An Egyptian military court on Tuesday jailed 25 members of the opposition Muslim Brotherhood for up to 10 years for financing a banned organisation and acquitted 15 others, a court official said.
The Brotherhood's number three Khayrat al-Shater and fellow leader Hassan Malek were jailed for seven years while five others were sentenced in absentia to 10 years in what rights groups called "a subversion of justice."
The eighteen others were jailed for between three and five years, including another two in absentia, following a repeatedly delayed verdict that has no right of appeal because it is issued by a military tribunal.
Egyptian authorities accuse the Muslim Brotherhood, which controls a fifth of the seats in parliament, of seeking to revive its underground military wing and of eventually trying to topple the regime.
"This is an unjust and extremely strange judgement. These are political verdicts ... which reflect the regime's extreme violence towards the Muslim Brotherhood," the group's number two Mohammed Habib told AFP.

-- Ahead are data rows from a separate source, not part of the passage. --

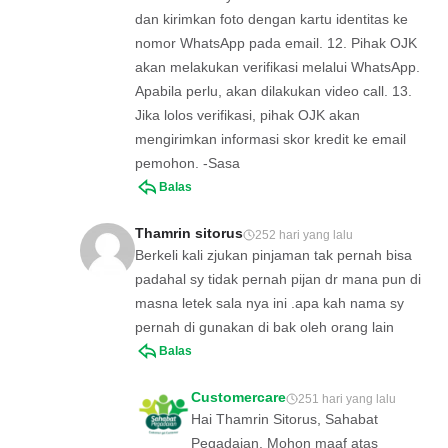
dan kirimkan foto dengan kartu identitas ke
nomor WhatsApp pada email. 12. Pihak OJK
akan melakukan verifikasi melalui WhatsApp.
Apabila perlu, akan dilakukan video call. 13.
Jika lolos verifikasi, pihak OJK akan
mengirimkan informasi skor kredit ke email
pemohon. -Sasa
Balas
Thamrin sitorus
252 hari yang lalu
Berkeli kali zjukan pinjaman tak pernah bisa
padahal sy tidak pernah pijan dr mana pun di
masna letek sala nya ini .apa kah nama sy
pernah di gunakan di bak oleh orang lain
Balas
Customercare
251 hari yang lalu
Hai Thamrin Sitorus, Sahabat
Pegadaian. Mohon maaf atas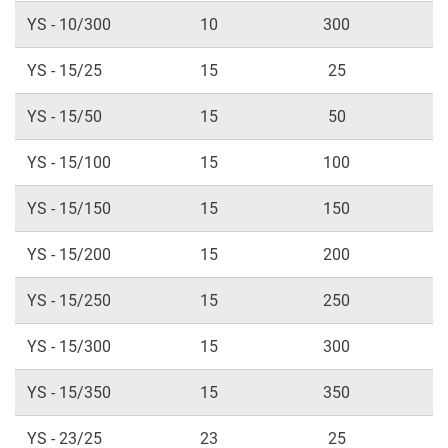
YS - 10/300
10
300
YS - 15/25
15
25
YS - 15/50
15
50
YS - 15/100
15
100
YS - 15/150
15
150
YS - 15/200
15
200
YS - 15/250
15
250
YS - 15/300
15
300
YS - 15/350
15
350
YS - 23/25
23
25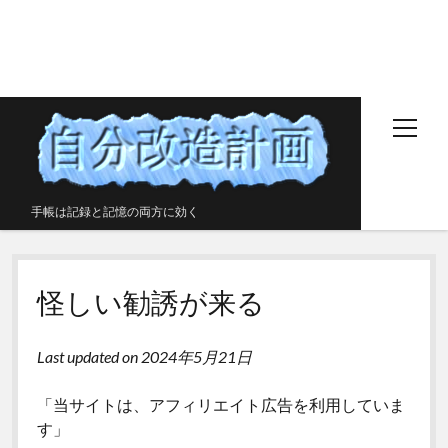
open
menu
手帳は記録と記憶の両方に効く
ホームページ
怪しい勧誘が来る
無料の手帳ダウンロードページ
このサイトと作者について
Last updated on 2024年5月21日
友だち情報
「当サイトは、アフィリエイト広告を利用していま
プライバシーポリシー
す」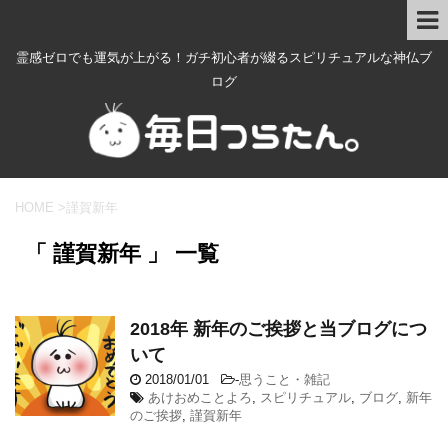
霊感ゼロでも運気が上がる！ガチ初心者が綴るスピリチュアルな神仏ブ
ログ
HOME
>
謹賀新年
「 謹賀新年 」 一覧
2018年 新年のご挨拶と当ブログにつ
いて
2018/01/01
-
思うこと・雑記
あけおめことよろ
,
スピリチュアル
,
ブログ
,
新年
のご挨拶
,
謹賀新年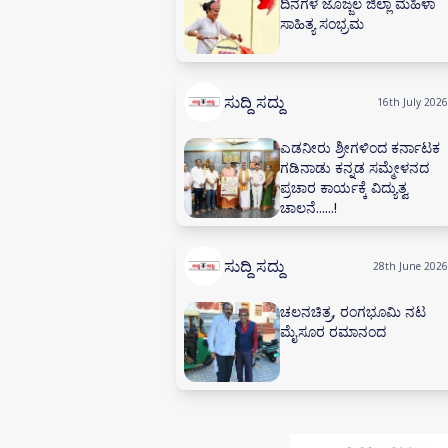
ದಿನಗಳ ಜೊಜ್ಜಲ ಜಿಲ್ಲಾ ಮಹಿಳಾ
ಸಾಹಿತ್ಯ ಸಂಭ್ರಮ
ಸುದ್ದಿ ಸದ್ದು
16th July 2026
ಎಡನೀರು ಶ್ರೀಗಳಿಂದ ಕರ್ನಾಟಕ
ಗಡಿನಾಡು ಕನ್ನಡ ಸಮ್ಮೇಳನದ
ಪ್ರಚಾರ ಕಾರ್ಯಕ್ಕೆ ವಿದ್ಯುತ್ವ
ಚಾಲನೆ......!
ಸುದ್ದಿ ಸದ್ದು
28th June 2026
ಚಲನಚಿತ್ರ, ರಂಗಭೂಮಿ ನಟ
ಮೈಸೂರ ರಮಾನಂದ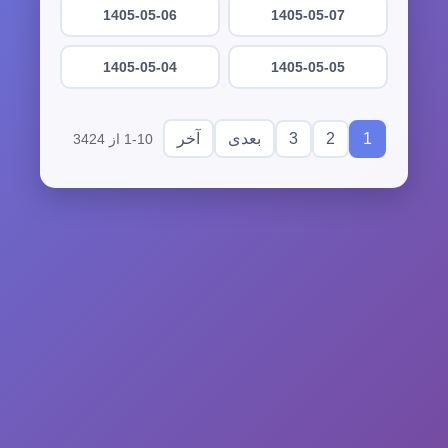
1405-05-06
1405-05-07
1405-05-04
1405-05-05
3
2
1
بعدی
آخر
1-10 از 3424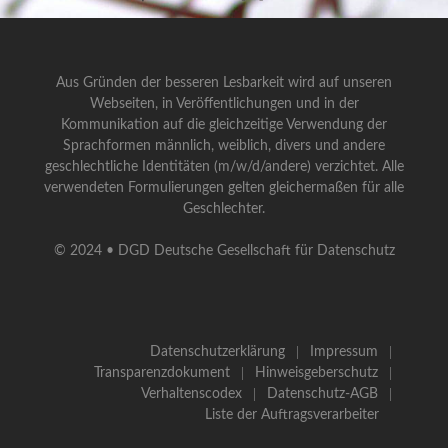
Aus Gründen der besseren Lesbarkeit wird auf unseren
Webseiten, in Veröffentlichungen und in der
Kommunikation auf die gleichzeitige Verwendung der
Sprachformen männlich, weiblich, divers und andere
geschlechtliche Identitäten (m/w/d/andere) verzichtet. Alle
verwendeten Formulierungen gelten gleichermaßen für alle
Geschlechter.
© 2024 • DGD Deutsche Gesellschaft für Datenschutz
Datenschutzerklärung
Impressum
Transparenzdokument
Hinweisgeberschutz
Verhaltenscodex
Datenschutz-AGB
Liste der Auftragsverarbeiter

Thirty-four people were arrested when scuffles erupted outside the court at Haikstep, northeast of Cairo, ahead of the verdict as relatives tried to force their way into the building where the proceedings were held in camera.
The verdict was postponed shortly before the April 8 municipal elections. Hundreds of Brothers were rounded up in the run-up to the vote in what the Islamists said was a reflection of the regime's fear of their rise to power.
The fact that the case was tried in a military court has fed accusations that the politically charged trial is part of a broader policy of silencing the powerful group.
"The sentences handed down against 25 members of the Muslim Brotherhood today are a subversion of justice in Egypt," Amnesty spokeswoman Nicole Choueiry told AFP from London.
"This trial has been clearly politically motivated from the outset."
"Today's sentences leave no doubt that the Egyptian authorities are bent on continuing their relentless campaign to undermine at all levels the main opposition group in the country."
The Muslim Brotherhood, which describes itself as a moderate organisation that wants to bring Islamic law to Egypt, has been outlawed since 1954.
The group's representatives must sit in parliament as independents because of its illegal status.
The latest crackdown has especially targeted the organisation's funding, freezing its assets and arresting prominent businessmen associated with the movement.
Human rights groups have voiced opposition to the use of military courts to try civilians. They have also criticised the exclusion of independent observers from the courtroom.
The accused were referred to the military court by presidential decree after a number of them were cleared on the same charges by a civilian criminal court.
Over the past 10 years, President Hosni Mubarak's government has repeatedly relied on military tribunals, which have a more consistent rate of conviction, to try members of Islamist organisations.
Journalists and diplomatic observers were allowed access to military trials in the 1990s, but in recent years they have been open only to lawyers and immediate family members of the accused.